(What you need to do):
1) Repeat the passage of the article on couples and money that begins at the words "Sorting out couples’" and stops after the words "talk about it.".
2) List every person named in the article on couples and money.

+++ Document segment +++

Sorting out couples’ differences in spending is crucial to saving marriages
by Susan Trausch
Couples and money – it doesn’t get much hotter than that.
He spends. She doesn’t.
She manages the finances. He thinks she’s a control freak.
He wants to buy the kid a car. She says the kid should work for it.
Money is what they fight about, but the real problem is they’ve never learned to talk about it.
“The number one cause of divorce is money – sex is a distant second,” says George Kinder, who runs Kinder Financial Services in Cambridge, a financial planning firm that helps people work out their psychological attitudes toward money, along with their budgets. “Money is about identity, and identities clash. People need to learn how to listen to each other.”
Robin Carter, who runs MoneySense, a financial counseling service in Newburyport that often works with couples, says she has a client who lost his shirt in the stock market but was afraid to tell his wife. Another man, who was in charge of the family finances, ran up $60,000 on his credit cards, and never told his wife because he didn’t want to worry her or deny her anything.
Carter says when a spouse learns about such secrets, it’s “like having a partner coming in and telling you that he was having an affair. The first question you ask is, `Is it over?’ If a person is willing to recognize the seriousness of the breach, then you can talk and start to work it out.”
She notes that not only do people have trouble talking about money, but they may be attracted to the very spending attitude that will eventually drive them crazy. “We are attracted to people who give us permission to do what we want to do, and who take care of us,” says Carter. She described a couple who got together because the man was loose and fun with money, which made the woman carefree and happy. But she was a worrier at heart and couldn’t sustain the joie de vivre after they were married. Carter describes her as “borderline obsessive” about saving.
Carter helped them work out a budget, and they signed a contract with each other, agreeing to pay the bills on time and to set so much aside for fun – $400 a year for dining out, a manageable country-club membership, and a cap on discretionary spending.
“They needed to give each other latitude so that one person wasn’t feeling controlled by the other,” Carter says.
That issue of control is often the cracking point in a relationship, and sends couples to a divorce lawyer or mediator to guide them through a split.

+++ Listed entries +++

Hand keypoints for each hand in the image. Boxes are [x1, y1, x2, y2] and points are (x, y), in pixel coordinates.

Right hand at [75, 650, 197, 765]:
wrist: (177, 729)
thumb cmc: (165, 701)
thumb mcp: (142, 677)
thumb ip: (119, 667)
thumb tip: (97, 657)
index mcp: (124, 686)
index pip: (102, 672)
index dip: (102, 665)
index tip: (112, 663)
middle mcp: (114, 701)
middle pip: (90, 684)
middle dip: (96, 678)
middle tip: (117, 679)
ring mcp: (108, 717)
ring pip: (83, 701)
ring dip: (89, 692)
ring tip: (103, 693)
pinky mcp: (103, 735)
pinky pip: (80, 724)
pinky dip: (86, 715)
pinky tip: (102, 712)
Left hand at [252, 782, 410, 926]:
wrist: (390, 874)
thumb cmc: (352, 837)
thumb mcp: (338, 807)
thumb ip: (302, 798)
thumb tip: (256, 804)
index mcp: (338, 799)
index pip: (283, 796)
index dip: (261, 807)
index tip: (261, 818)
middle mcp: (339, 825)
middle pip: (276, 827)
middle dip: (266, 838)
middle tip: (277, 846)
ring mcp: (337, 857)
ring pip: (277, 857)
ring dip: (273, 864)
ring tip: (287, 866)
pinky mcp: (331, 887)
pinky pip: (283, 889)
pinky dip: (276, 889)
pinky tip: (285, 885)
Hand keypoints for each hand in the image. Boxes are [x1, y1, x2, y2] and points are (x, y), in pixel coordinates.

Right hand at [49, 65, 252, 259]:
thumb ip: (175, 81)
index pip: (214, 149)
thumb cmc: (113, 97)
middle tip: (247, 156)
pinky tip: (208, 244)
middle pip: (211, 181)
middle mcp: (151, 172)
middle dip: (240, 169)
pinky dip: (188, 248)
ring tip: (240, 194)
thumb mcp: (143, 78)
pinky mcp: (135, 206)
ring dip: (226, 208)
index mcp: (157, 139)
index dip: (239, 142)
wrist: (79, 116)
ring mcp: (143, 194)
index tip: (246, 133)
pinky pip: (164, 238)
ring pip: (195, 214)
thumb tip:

+++

(Set of answers):
1)
Sorting out couples’ differences in spending is crucial to saving marriages
by Susan Trausch
Couples and money – it doesn’t get much hotter than that.
He spends. She doesn’t.
She manages the finances. He thinks she’s a control freak.
He wants to buy the kid a car. She says the kid should work for it.
Money is what they fight about, but the real problem is they’ve never learned to talk about it.

2) Susan Trausch, George Kinder, Robin Carter